5 Things for Ministers to Consider During Transitions


God never promises that life will be easy.  In fact, I would say that God promises the opposite.  James 1:2 says “Count it all joy, my brothers, when you meet trials of various kinds” – and by various kinds, that could mean self inflicted, through no fault of your own, random, expected…the list goes on and on.

Job transitions are tough.  In my field of ministry, they have a unique challenge though.  You see, ministry is not a job.  Its a lifestyle.  Its a calling.  We don’t just “go to work” but rather our life is our work.

Recently my life was faced with this very transition.  Its tough.  Its challenging.  I have woken up every day thinking about people in my congregation who were hurting, struggling, dealing with various trials of their own – and its because while I may have left the ministry at that church, I have not left my ministry.  My church family isn’t just made up of the people I work for at a certain time, but rather its made up of ALL the people I’ve ever worked with.

But what do you do when you go through that inevitable transition?  I think it begins before it ever happens.

Make sure that in your ministry, you don’t isolate yourself.  Network, and network some more.  Connect with other ministers, churches, and schools.  Find people you can confide in, share your struggles with, and pray with on a regular basis who are outside of your church family.  That way, when the transition comes, you won’t find yourself alone.

But when that day comes for you to leave your work – what do you?  How do you handle it?  Here are 5 ways to handle your transition time in ministry, whether you’ve been let go, you’re leaving on your own, or you’re moving to another church.
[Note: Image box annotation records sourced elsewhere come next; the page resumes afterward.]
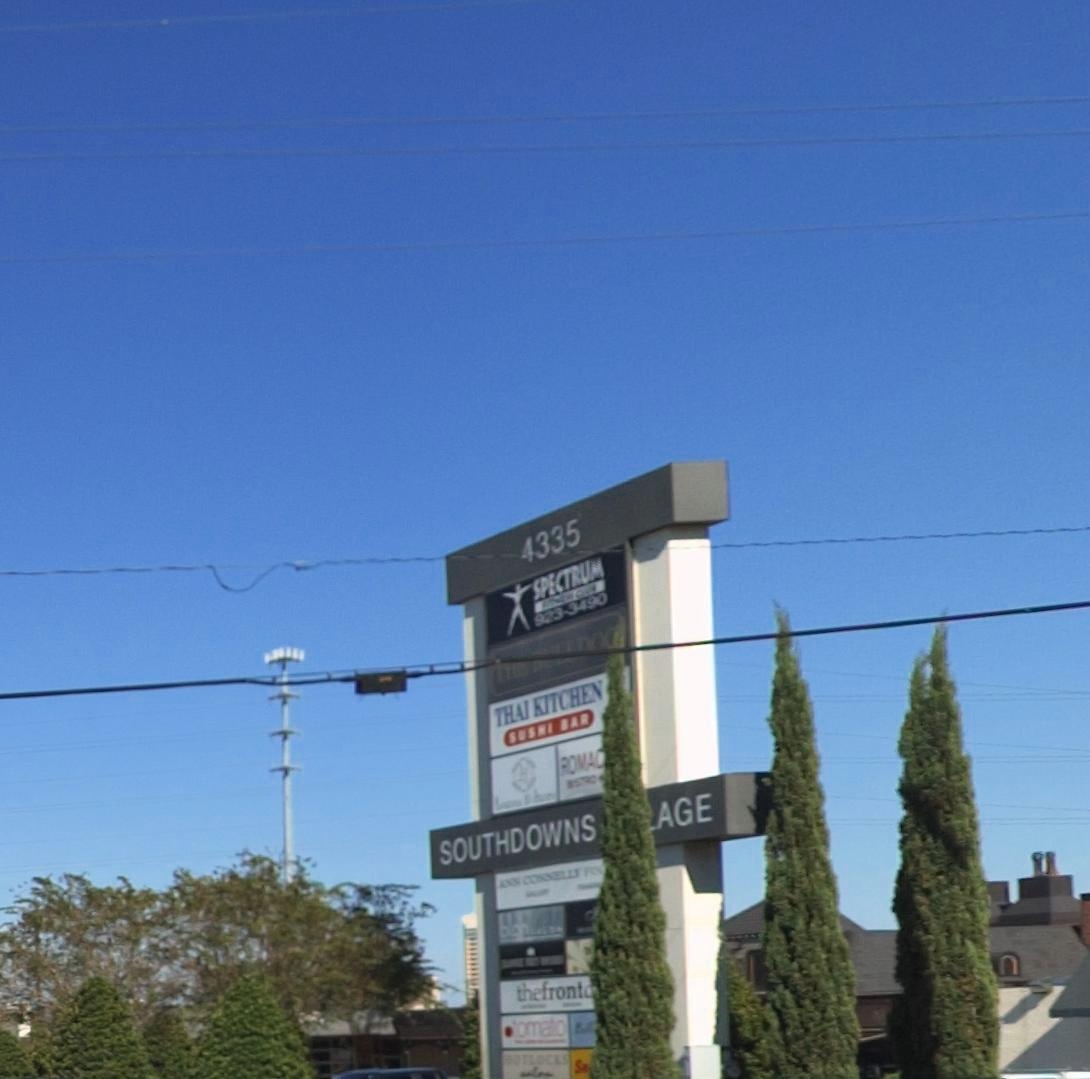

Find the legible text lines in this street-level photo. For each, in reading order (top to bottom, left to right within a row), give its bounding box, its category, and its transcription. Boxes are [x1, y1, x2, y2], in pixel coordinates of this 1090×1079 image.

[518, 513, 584, 566] StreetNumber: 4335
[530, 553, 608, 604] BusinessName: SPECRUM
[531, 590, 610, 630] None: 923-3490
[489, 675, 606, 730] BusinessName: THAI KITCHEN
[506, 710, 592, 748] BusinessName: SUSHI BAR
[558, 743, 608, 781] BusinessName: ROMANC
[654, 790, 719, 834] BusinessName: AGE
[436, 809, 600, 870] BusinessName: SOUTHDOWNS
[513, 977, 586, 1006] BusinessName: thefront
[510, 1014, 569, 1040] BusinessName: tomato
[500, 1049, 574, 1069] BusinessName: HOTLOCKS
[572, 1055, 585, 1078] BusinessName: S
Realize that your church will move on, and probably a lot quicker than you will.  As ministers, we should aim to leave a church just like our mothers told us to treat places we visited – better than we found it.  If we have done our jobs, we have prepared the church for the next step, whatever that may be.  Don’t be surprised or upset when they start posting a want ad for a new minister, announcing guest speakers, and move forward.

Remember that the church belongs to God, not to you.  This is God’s church.  God called you, led you, and put you there for a season.  But, it will be just fine without you.  God will lead a new person there to continue where you left off.

Remember your family is leaving the church as well.  Your spouse has been there for you, supported you, waited up late for you after meetings, gone to events with you, and more than likely dedicated a giant portion of time and energy to the church.  This hurts them just as much as it hurts you.  I count it a blessing that I have a spouse who supports me wholeheartedly, and is always there for me no matter what the situation.

If you have children, remember that they may not completely understand.  Its tough on them.  I know people say that kids are resilient, and I believe that to be true, but saying things such as “God has other plans” don’t always work with a 5 year old, or a 15 year old for that matter.  Be prepared to deal with lots of tears, questions, confusion, and for those of you with older children – resentment.

Don’t let Satan win.  The evil one wants you to feel defeated.  He wants you to feel like you’re not good enough, or that you’ve abandoned the best thing you’ve ever done, or that no one ever liked you.  He will play so many tricks on you to get you to give up on ministry completely.  Remember, he’s pretty good at this.  You’ll begin to question your motives, your calling, your ability, and all of this is natural to a certain extent.Remember when Satan tells you these things, he’s just trying to get you blame God, to doubt God, to question God, or to give up on God.  And the only way you can make sure these things don’t happen is to…

Immerse yourself in prayer.  Pray without ceasing.  Pray continually.  Pray, and then pray some more.  If you left on your own, for whatever reason, pray.  If you were relieved of your duties, pray.  If you were offered a job elsewhere, pray.  Pray alone.  Pray with others.  Pray with your family.  Pray for the church you just left.  Pray for the church where you will be going.  Pray for the church that has yet to be put in your path.  Pray about the bad times.  Pray about the good things God used you for.  Pray, pray, pray.